The VAC system is composed of several components:
• medical-grade reticulated polyurethane ether foam dressing whose pores range from 400 to 600 microns in diameter;
• a noncollapsible evacuation tube that is embedded in the foam;
• an effluent collection canister that is hooked to the proximal end of the tubing;
• a vacuum pump adjacent to the collection canister.
The unit is about the size of a lunch box, weighs under nine pounds, and runs from standard electrical outlets. A portable battery-powered unit weighing about 14 pounds is also available from the manufacturer, which plans to introduce a lighter and smaller model (about the size of a portable cassette player) next year. The system rents for $75 to $80 a day, according to Kinetic Concepts.

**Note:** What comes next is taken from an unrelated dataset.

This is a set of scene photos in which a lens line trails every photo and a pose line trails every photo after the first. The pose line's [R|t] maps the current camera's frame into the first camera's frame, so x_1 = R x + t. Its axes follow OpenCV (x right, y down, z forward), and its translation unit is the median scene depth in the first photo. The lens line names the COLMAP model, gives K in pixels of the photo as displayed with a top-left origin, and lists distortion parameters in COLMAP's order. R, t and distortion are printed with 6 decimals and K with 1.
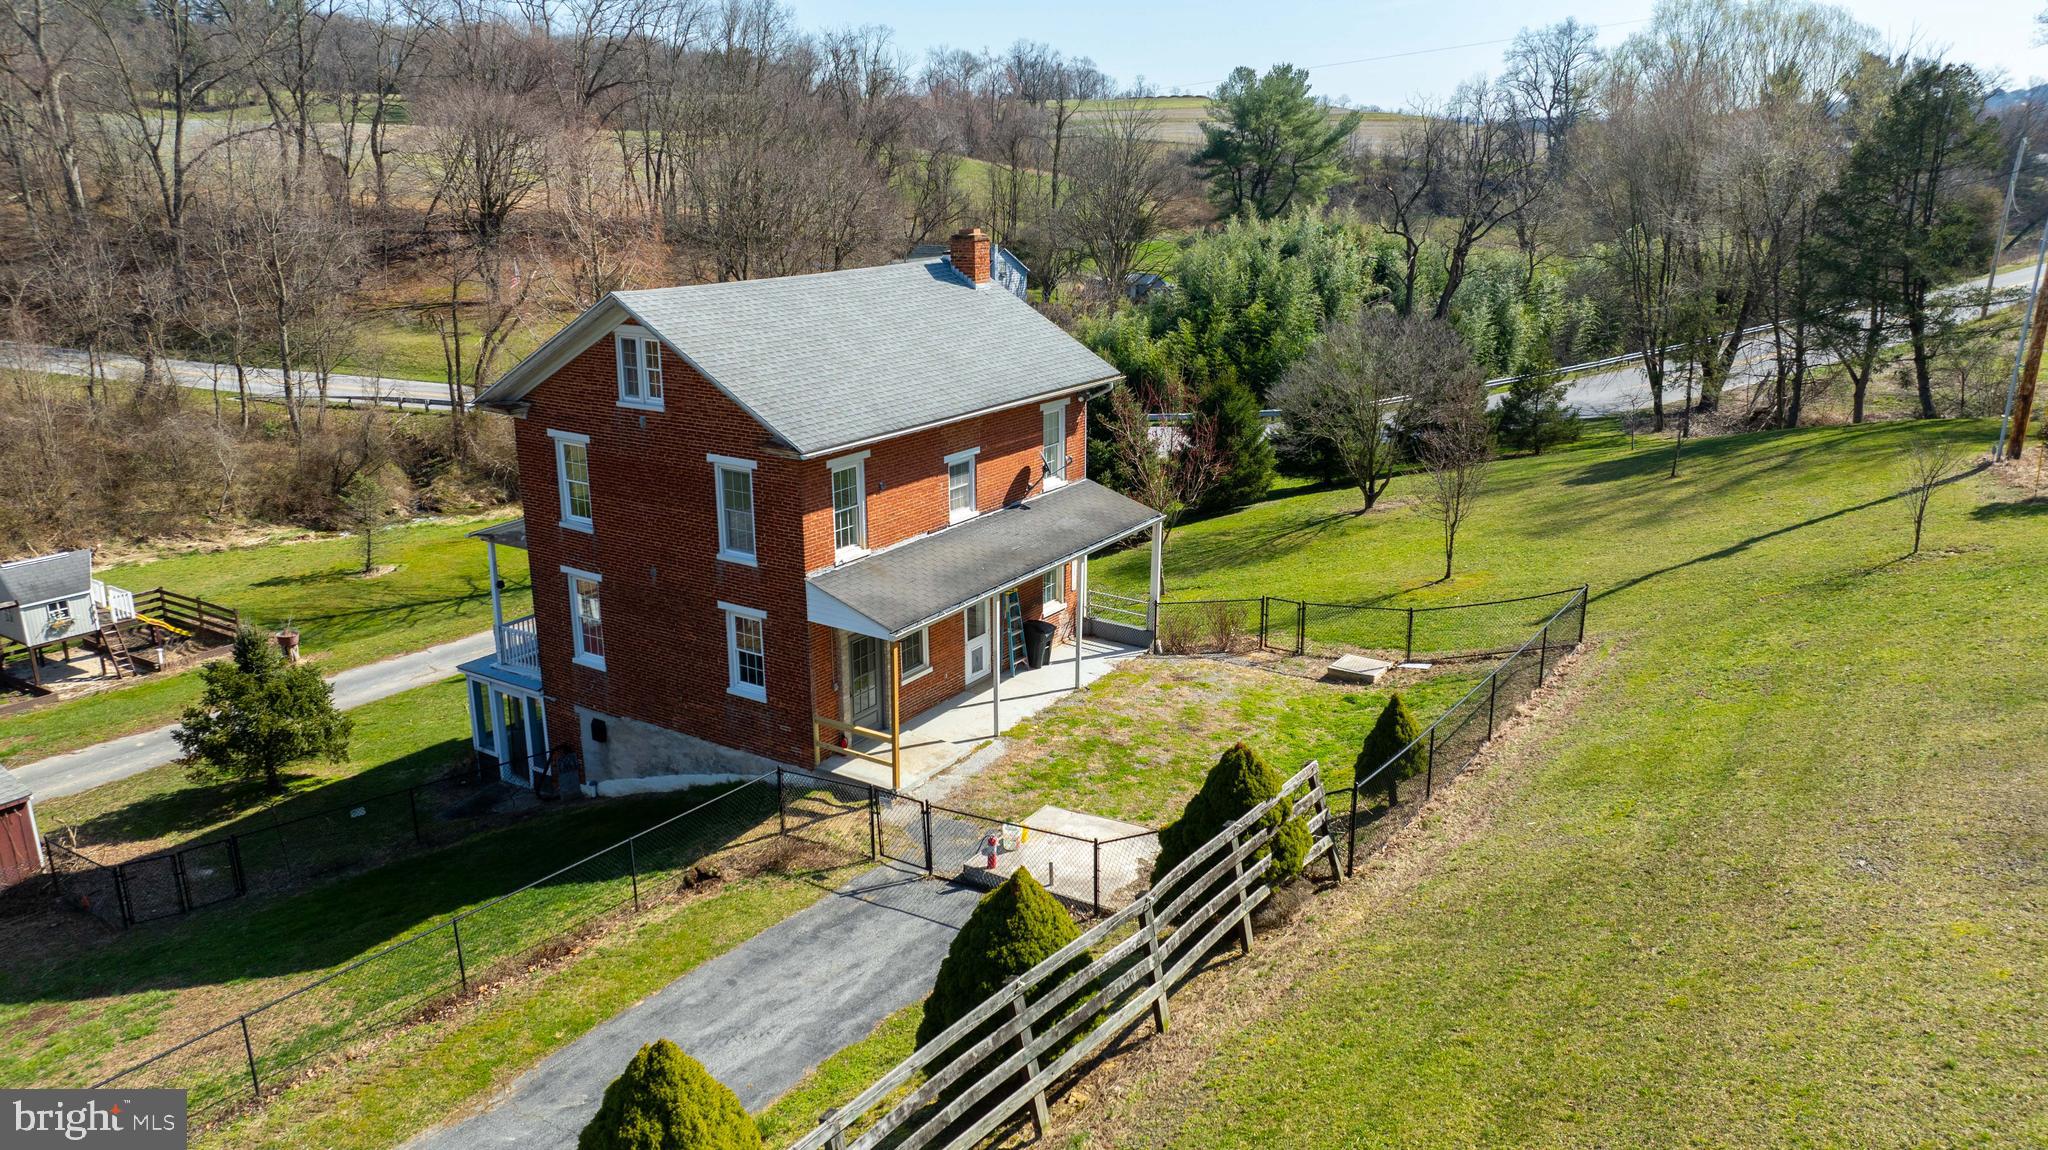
lens RADIAL K [[1447.4, 0, 1024.4], [0, 1447.4, 576.7], [0, 0, 1]] dist [-0.029127, 0.028611]
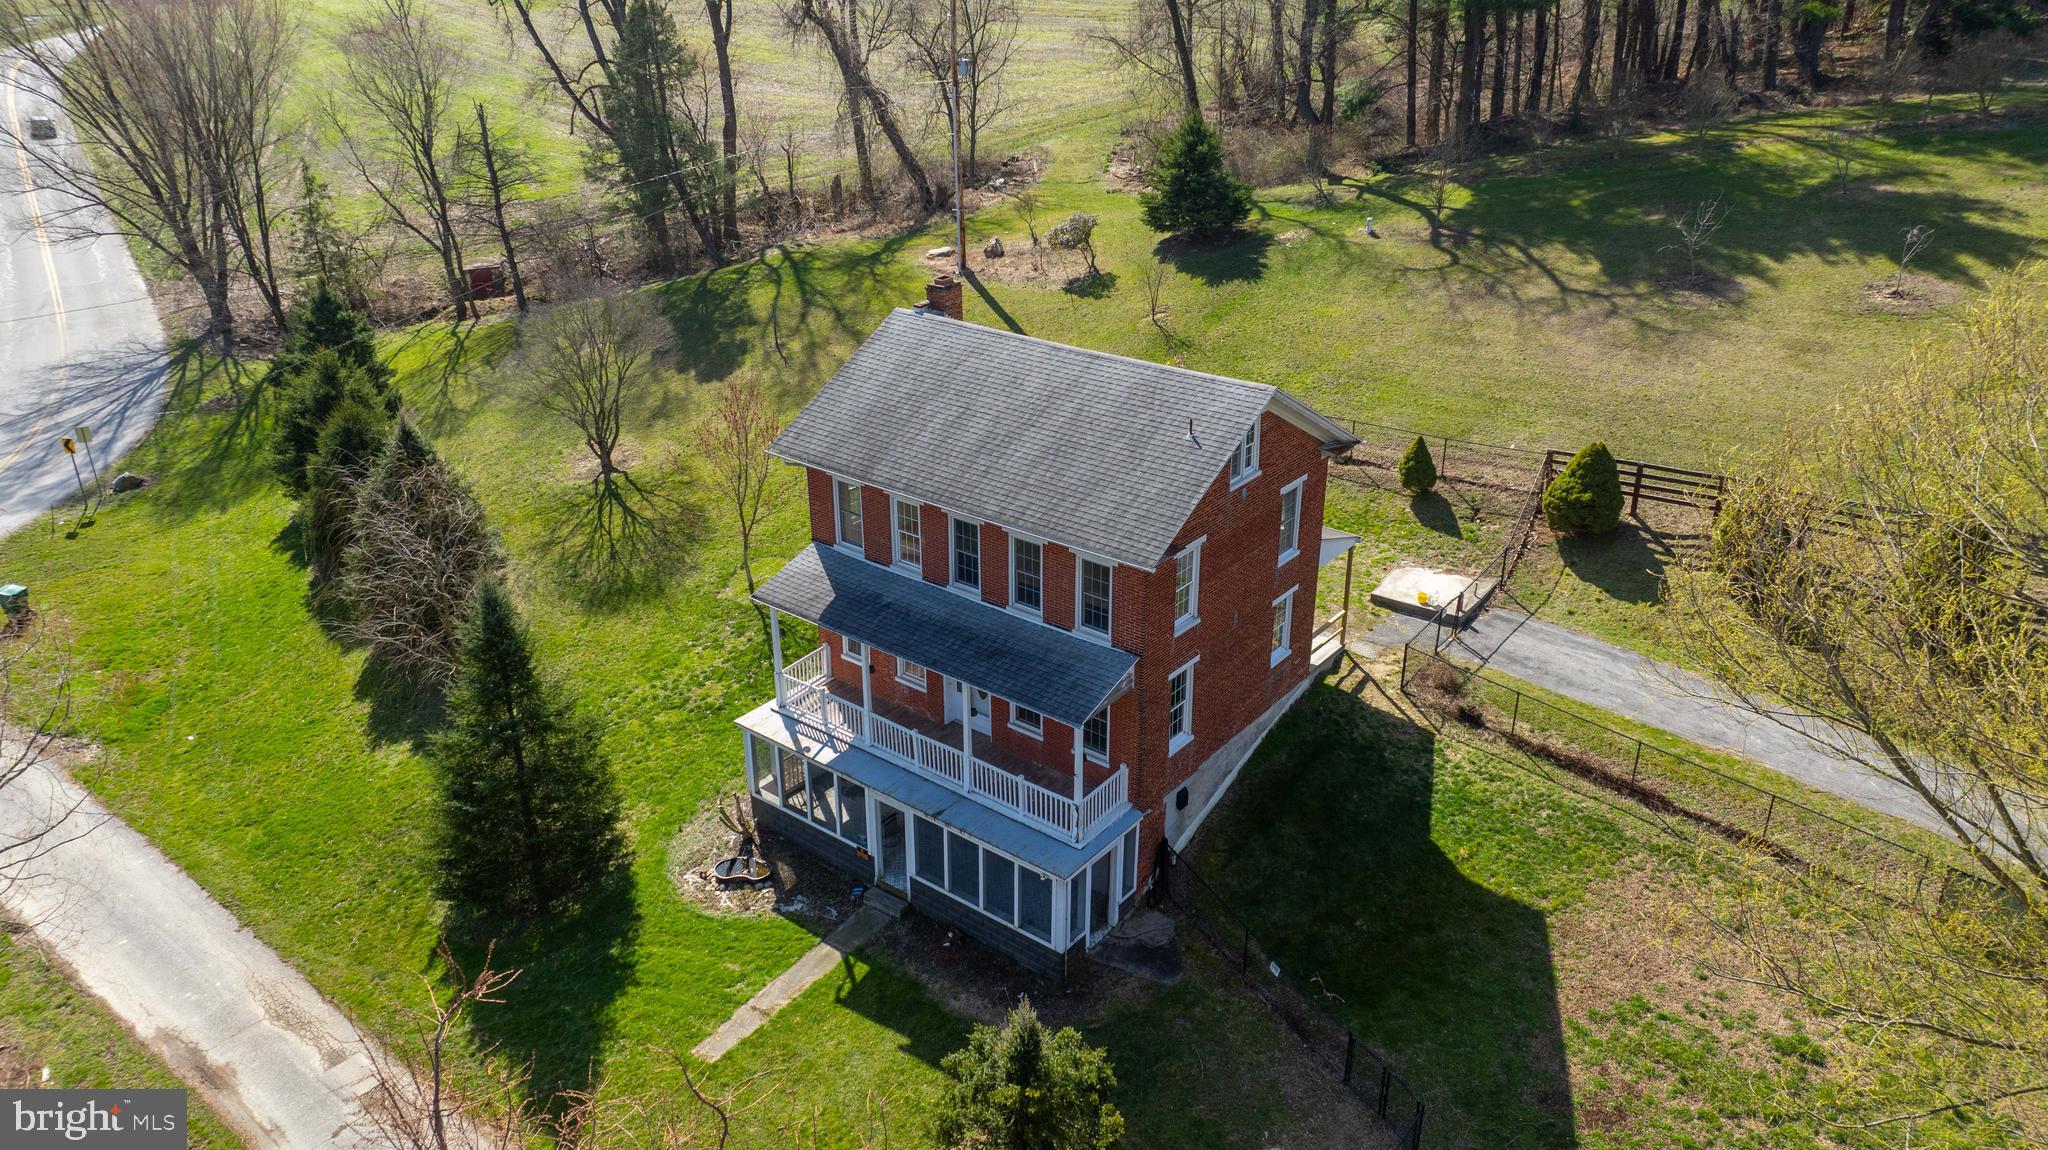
lens RADIAL K [[1447.4, 0, 1022.5], [0, 1447.4, 574.2], [0, 0, 1]] dist [-0.029127, 0.028611]
pose [[0.083434, -0.421375, 0.903040, -1.326800], [0.290319, 0.877168, 0.382479, -0.534514], [-0.953286, 0.230258, 0.195519, 0.952829]]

Dressings are trimmed to the appropriate size at bedside and placed in the wound. The evacuation tube is attached to the VAC, and the distal end is positioned so it exits parallel to the skin’s surface. The surface of the wound is then covered with an adhesive tape, which extends 5 cm beyond the wound margins. This ensures that an airtight seal is created. When applied, the suction collapses the foam dressing, and because the foam is open-celled, the suction is distributed equally throughout the dressing.

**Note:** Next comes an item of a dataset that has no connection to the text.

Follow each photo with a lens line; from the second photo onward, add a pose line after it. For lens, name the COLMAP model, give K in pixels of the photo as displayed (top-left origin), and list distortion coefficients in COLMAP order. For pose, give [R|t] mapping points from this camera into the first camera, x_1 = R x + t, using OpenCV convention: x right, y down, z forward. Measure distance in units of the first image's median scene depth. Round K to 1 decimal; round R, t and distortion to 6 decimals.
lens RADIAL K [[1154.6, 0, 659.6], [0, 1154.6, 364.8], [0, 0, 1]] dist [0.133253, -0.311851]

Argenta emphasizes that wounds should be carefully debrided before the use of the VAC, because nonviable tissue "becomes a focus for bacterial proliferation and a source of lytic enzymes, bacterial toxins, and other factors that impede wound healing. All nonviable tissue is debrided in the operating room, in the clinic, or at the bedside."1
At first, Argenta used continuous suction, but he subsequently observed better results when suction was applied in cycles of five minutes on and two minutes off. The pulsating effect, he explains, dramatically increases blood flow, which leads to decreased bacterial load in the wounds.
Dressings are changed every 48 hours and can be done at the bedside as a clean, but not necessarily sterile, procedure. Dressings for massive wounds should be done in the operating room or other room equipped for patent sedation. Patients are allowed to shower and bathe during dressing changes and can disconnect themselves from the vacuum pump as desired. Long vacuum tubes permit patients a degree of mobility when connected to the VAC unit. According to Argenta, outpatient nurses and often patients and family members can be trained to change the dressings at home.

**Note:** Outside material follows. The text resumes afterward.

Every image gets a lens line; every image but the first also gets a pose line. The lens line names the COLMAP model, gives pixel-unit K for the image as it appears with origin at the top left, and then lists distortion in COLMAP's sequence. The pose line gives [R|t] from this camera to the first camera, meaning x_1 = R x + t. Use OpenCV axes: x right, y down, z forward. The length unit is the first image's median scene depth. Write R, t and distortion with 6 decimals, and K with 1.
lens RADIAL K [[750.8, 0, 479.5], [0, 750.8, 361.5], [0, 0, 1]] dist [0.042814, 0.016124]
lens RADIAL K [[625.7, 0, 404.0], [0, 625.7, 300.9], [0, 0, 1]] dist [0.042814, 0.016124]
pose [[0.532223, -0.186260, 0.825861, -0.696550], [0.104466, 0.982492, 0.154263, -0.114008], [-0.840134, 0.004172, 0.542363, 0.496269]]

Based on his research and clinical observations, Argenta concluded that several interrelated factors are the basis for the success of vacuum-assisted closure:
• the removal of excess interstitial fluid;
• the increase in vascularity and associated decrease of bacterial colonization;
• response of tissues around the wound to mechanical forces.
He also notes that the study revealed 34 independent variables that influence wound healing, highlighting the need for further investigation. A randomized prospective study is planned.
Argenta stresses that vacuum-assisted closure is an adjunctive treatment not meant to replace surgery. It’s well-suited for patients who are too sick for surgery, and it can be used to take care of surgical complications such as wound dehiscence. Argenta is trying the system out on burn patients, and he says the military is considering the VAC for treating battlefield wounds.